| TEXT PASSAGE |
# # #
In most of these digest posts, I either answer questions about slow travel or else I chronicle my life doing the same.  Today, though, I’ll do something a little different.

I’m going to offer kind of a philosophical take on slow travel.  And I’m going to do it using the weather as sort of a proxy.

In the Beginning: Schadenfreude, But Only a Little

This is now the 4th winter that my wife and I have spent mobile and mostly south.  The last winter I spent almost entirely in the Midwest was the winter of 2014-2015, during which I spent most weeks commuting back and forth between Chicago and Detroit.

That was a brutal winter.

Less of this

I routinely drove in blizzards and had flights canceled by blizzards.  And by the end of that winter, I vowed, “never again.”

Fast forward one year, and early January had us driving south with a (metaphorical) “Louisiana or bust” sign on our car.  We wouldn’t return until late April.

At first, when we made that lifestyle decision, we’d listen to the weather report of things at home with interest.  Oh my goodness, were we missing a blizzard?  Were the temperatures in the teens?

It was fun and sort of gratifying to go outside in jeans and a sweatshirt while knowing that we were missing out on polar vortexes or whatever.  So it’s not so much that we wished any kind of bad weather on our friends back home, but that we wanted our decision to have been the right one.  As my wife likes to say, we wanted to feel that we were “making good choices.”
# # #
| GIVEN INFORMATION |
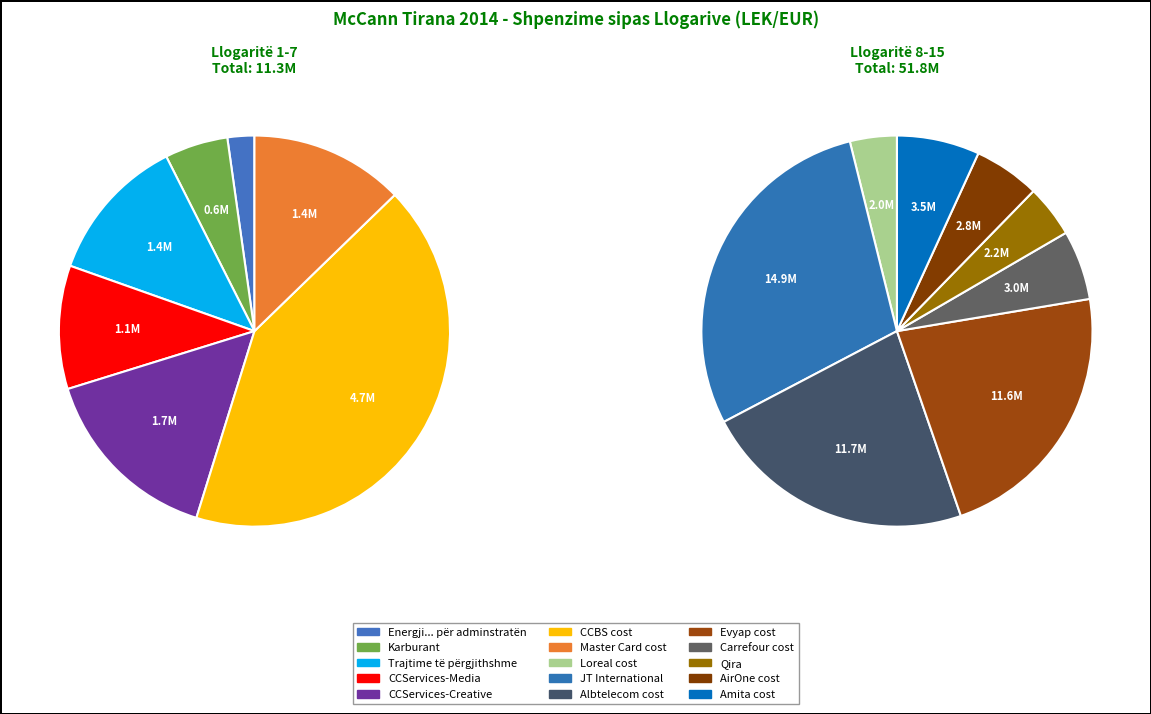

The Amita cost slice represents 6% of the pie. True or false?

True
# # #
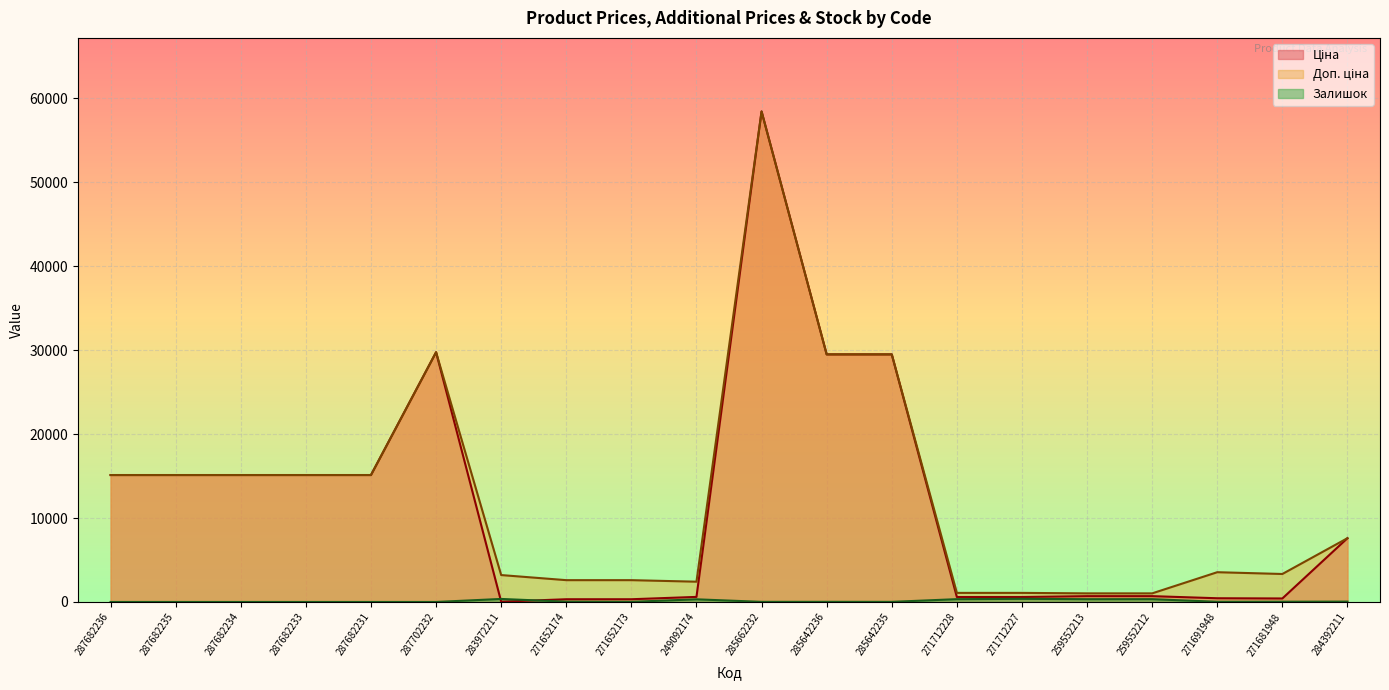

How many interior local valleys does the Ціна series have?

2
# # #
| QUESTIONS |
1. Please duplicate the part of the slow travel post starting at "Fast forward one" and ending at "until late April.".
2. In the slow travel post, which two cities did the writer commute between during the winter of 2014-2015?
3. Resume the slow travel post from its last sentence.

| ANSWERS BY ITEM |
1.
Fast forward one year, and early January had us driving south with a (metaphorical) “Louisiana or bust” sign on our car.  We wouldn’t return until late April.

2. Chicago and Detroit.

3.
The Gradual Path Toward Living in a Vacuum

I’m typing this, right now, from the Florida Keys.  Every day, the highs here range between about 83 degrees and 86, while the lows can vary anywhere from 74 to 78.  Sometimes it rains a little.

This is an example of a very insulated climate, relative to the Midwest.  A fishing guide told us that Key West is the only city in the continental US that has experienced neither frost nor 100+ temperatures.  I believe it.

We’ve also spent time in San Diego and the Sonoran Desert.  A lot of time.

Now, we’ve also spent time in places like Louisiana, Mississippi, South Carolina, and Texas.  When the polar vortexes roll through the plains and the Midwest, they also affect those places, as if both were weights on a string separated by about 30 degrees Fahrenheit.

But when you start to spend time in enclaves of the country unmoored from the weather most others experience, it becomes kind of surreal to you.  Think of the way some overeager factoid crafter might approach you and say, “do you know what the summer high temperature in Barrow, Alaska is?!  It’s 47 degrees!”

You’d just kind of shudder and shrug and think, “well, whatever, I guess them’s the breaks if you live there.”  It’s unreal to you.

My Take on the Weather These Days

We have people that work for us living in the Midwest.  And, of course, we have friends and family there as well.  As I’m typing this draft, those folks are anticipating a snowstorm on April 27th.

And I find myself completely unplugged from it, even after just 4 years.

Upon hearing that news, I vaguely thought to myself, “is that too late for snow in Illinois, or are people just annoyed by what usually happens?”  I can’t remember.  (And, as an aside, I’ve stopped thinking of Illinois or Michigan really as “home” and started thinking of them, like anywhere else we go, as places)

The nomadic life is wonderful and strange.

Until you go full-drifter, you probably won’t realize how much of your life’s rhythm involves commiseration over local stuff.  You and half the people in your feed are saying things like, “can you believe it’s snowing again?!”  Or maybe it’s complaining about local politicians or sports teams.

Whatever it is, it unites you in life’s mundanities.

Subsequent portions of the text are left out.